A barrier to the widespread adoption of learning-based network intrusion detection tools is the in-situ training requirements for effective discrimination of malicious traffic. Supervised learning techniques necessitate a quantity of labeled examples that is often intractable, and at best cost-prohibitive. Recent advances in semi-supervised techniques have demonstrated the ability to generalize well based on a significantly smaller set of labeled samples. In network intrusion detection, placing reasonable requirements on the number of training examples provides realistic expectations that a learning-based system can be trained in the environment where it will be deployed.

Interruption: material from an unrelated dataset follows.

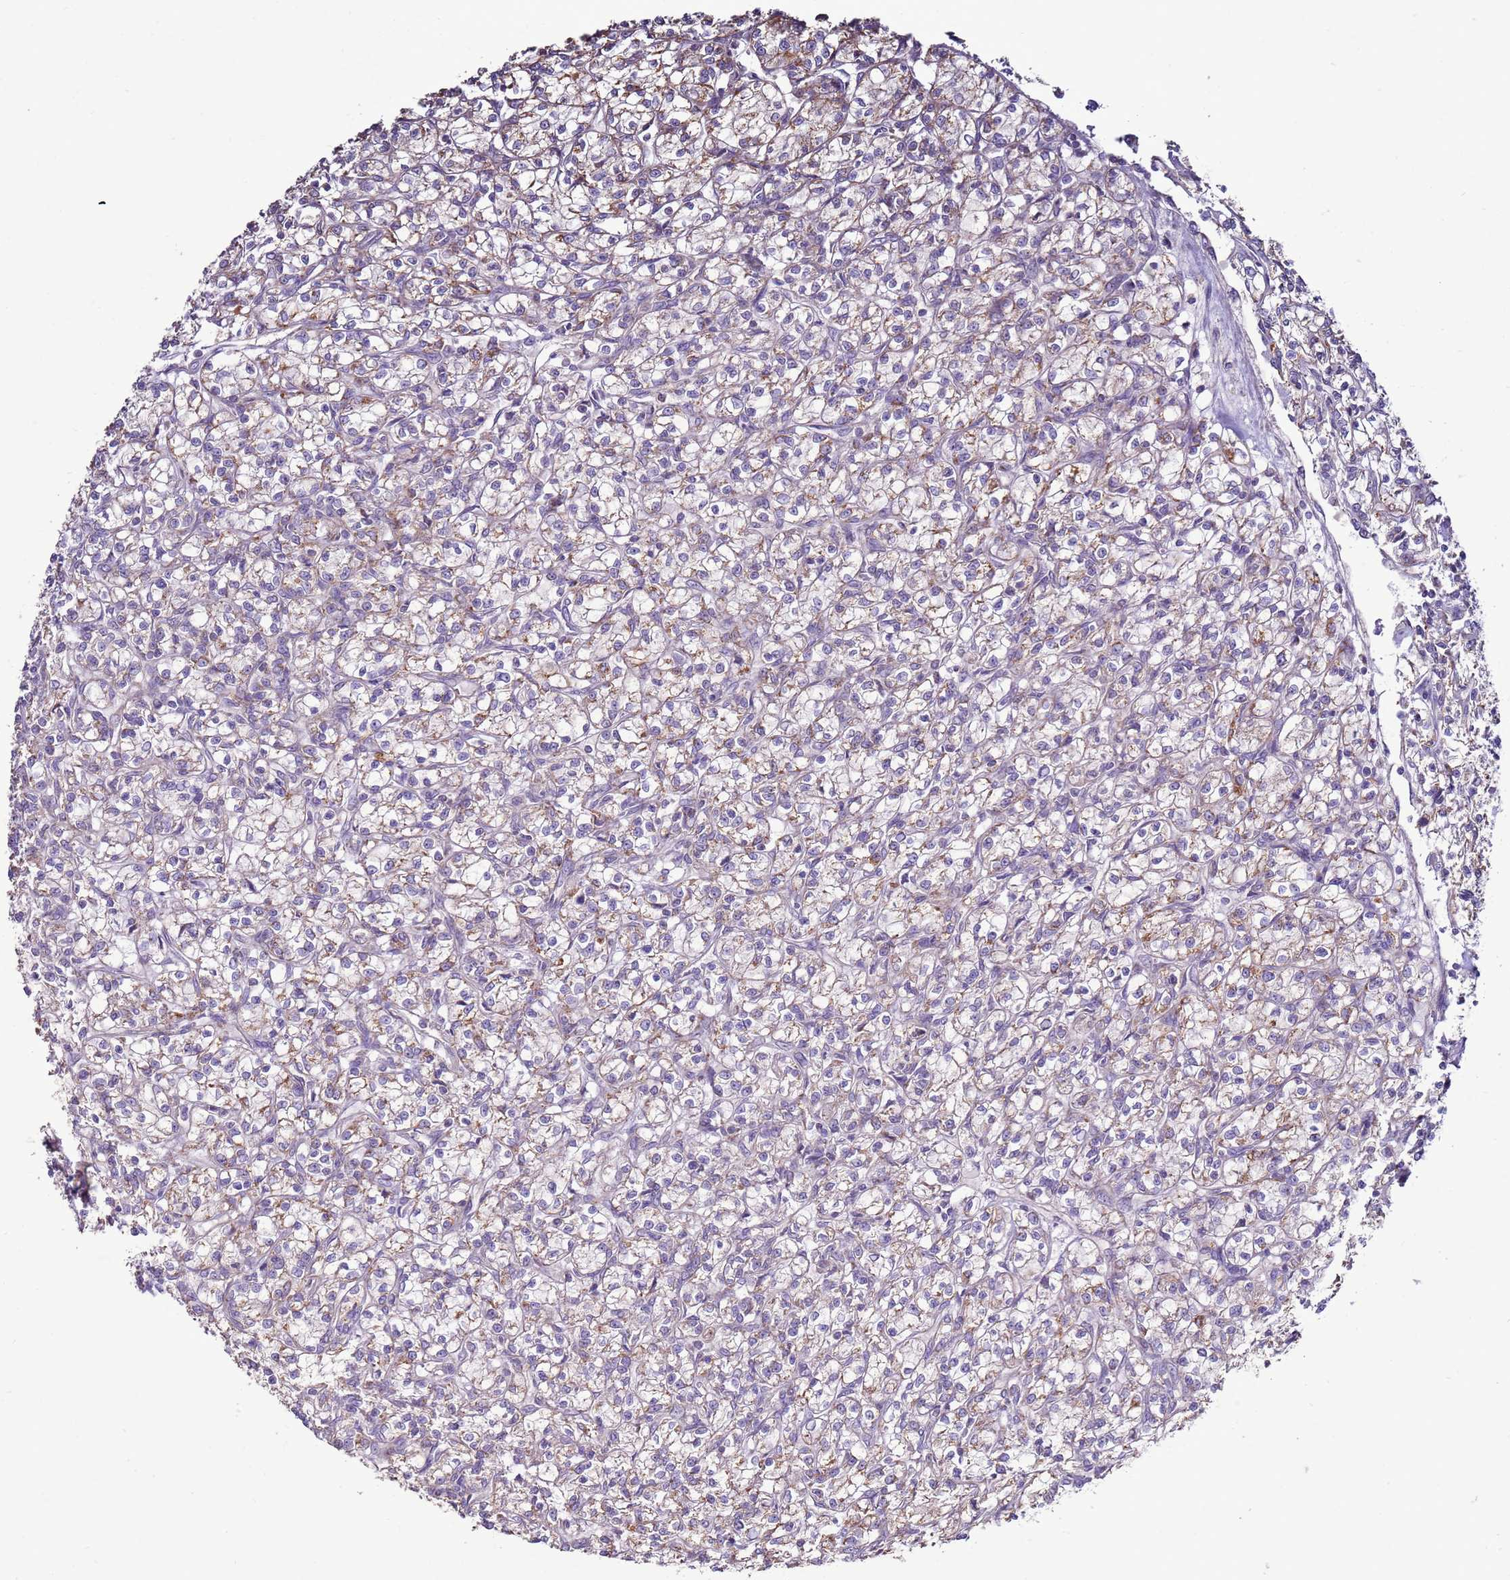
{"staining": {"intensity": "weak", "quantity": "<25%", "location": "cytoplasmic/membranous"}, "tissue": "renal cancer", "cell_type": "Tumor cells", "image_type": "cancer", "snomed": [{"axis": "morphology", "description": "Adenocarcinoma, NOS"}, {"axis": "topography", "description": "Kidney"}], "caption": "An image of human renal cancer is negative for staining in tumor cells.", "gene": "TRAPPC4", "patient": {"sex": "female", "age": 59}}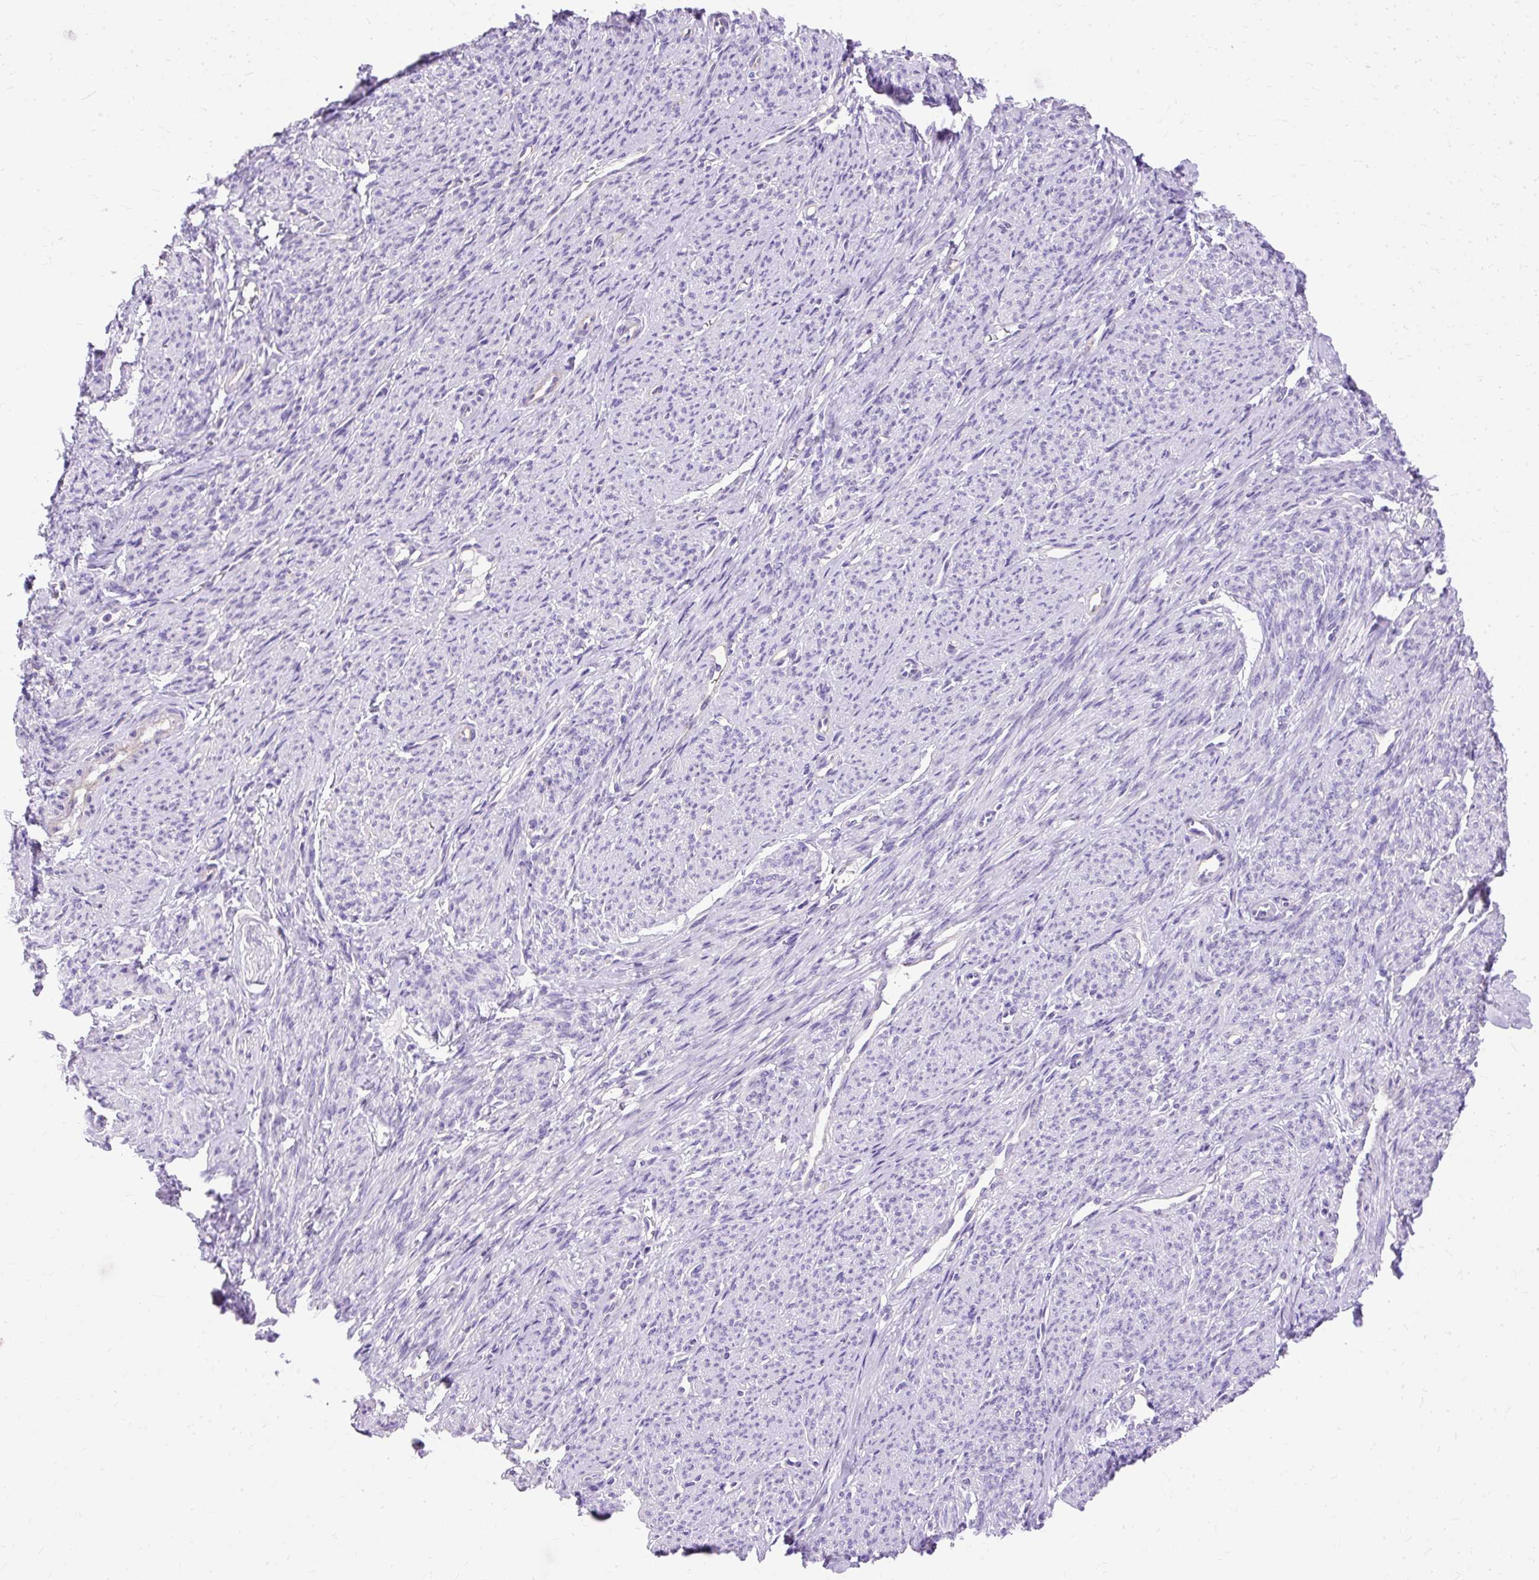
{"staining": {"intensity": "negative", "quantity": "none", "location": "none"}, "tissue": "smooth muscle", "cell_type": "Smooth muscle cells", "image_type": "normal", "snomed": [{"axis": "morphology", "description": "Normal tissue, NOS"}, {"axis": "topography", "description": "Smooth muscle"}], "caption": "The immunohistochemistry micrograph has no significant expression in smooth muscle cells of smooth muscle.", "gene": "MYO6", "patient": {"sex": "female", "age": 65}}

This in-situ training is necessary to ensure that the assumptions associated with the learning process hold, and thereby support a reasonable belief in the generalization ability of the resulting model. In this paper, we describe the application of a carefully selected nonparametric, semi-supervised learning algorithm to the network intrusion problem, and compare the performance to other model types using feature-based data derived from an operational network. We demonstrate dramatic performance improvements over supervised learning and anomaly detection in discriminating real, previously unseen, malicious network traffic while generating an order of magnitude fewer false alerts than any alternative, including a signature IDS tool deployed on the same network.